Des jeunes inspirés par le modèle
Auteur à succès et vulgarisateur hors pair, l’Américain a publié jusqu’ici trois livres sur les rudiments de l’agriculture biologique intensive. Ses ouvrages font maintenant école un peu partout en Amérique et en Europe.
Au Québec, bon nombre de petits maraîchers qui fournissent des paniers biologiques à leur communauté s’inspirent des techniques de l’agriculture biologique intensive.
Des jeunes d’un peu partout séjournent aussi dans sa ferme pour apprendre les rudiments de la méthode Coleman.
« Il est très présent à nos côtés. Il nous montre le chemin à suivre pour qu’on puisse créer nos propres fermes. C’est un homme de caractère, mais dont la générosité est sans limites », affirme Baptiste Saulnier, maraîcher français.
En 50 ans de carrière, Eliot Coleman a fait plus qu’améliorer les techniques de maraîchage biologique. Sa ferme d’Harborside propose une véritable solution de rechange au modèle dominant d’une agriculture à grande échelle.
L’homme aura finalement réussi à démonter qu’il est possible de bien vivre de l’agriculture sans s’endetter.
L'origine de l'agriculture biologique intensive
C’est aux maraîchers parisiens du 19e siècle que l’on doit les préceptes de l’agriculture biologique intensive.
À cette époque, la population de Paris explose.
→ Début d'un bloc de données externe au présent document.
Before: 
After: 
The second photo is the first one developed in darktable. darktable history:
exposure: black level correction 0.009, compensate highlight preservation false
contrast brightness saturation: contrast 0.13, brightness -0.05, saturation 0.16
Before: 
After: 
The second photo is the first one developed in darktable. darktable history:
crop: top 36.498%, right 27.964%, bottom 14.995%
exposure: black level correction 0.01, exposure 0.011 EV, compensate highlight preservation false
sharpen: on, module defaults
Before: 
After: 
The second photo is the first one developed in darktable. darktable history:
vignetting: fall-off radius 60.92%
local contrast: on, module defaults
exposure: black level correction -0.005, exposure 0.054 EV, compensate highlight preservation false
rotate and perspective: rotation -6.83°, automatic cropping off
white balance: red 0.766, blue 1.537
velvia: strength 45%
La ville se développe et les terres disponibles pour cultiver se font rares. Les maraîchers doivent alors produire des aliments en grande quantité sur de petites surfaces. Un défi de taille.
Ils vont alors semer en rang serré et alterner les légumes en tenant compte de leur temps de croissance. Quand les laitues arrivent à maturité, par exemple, les pousses de carottes viennent de sortir de terre. Ils profitent de la lumière et de l’espace pour achever leur croissance.
Pour fertiliser le sol, les maraîchers parisiens utilisent du fumier de cheval, une matière disponible en abondance à cette époque.
Quant à la chute des températures, pour la contrer, les maraîchers utilisent des châssis de bois et des cloches de verre pour recouvrir les plants.
Au sommet de leur art, ces jardiniers produiront huit récoltes par année. Mais avec la disparition de l’agriculture dans la région parisienne, ce savoir se perdra peu à peu.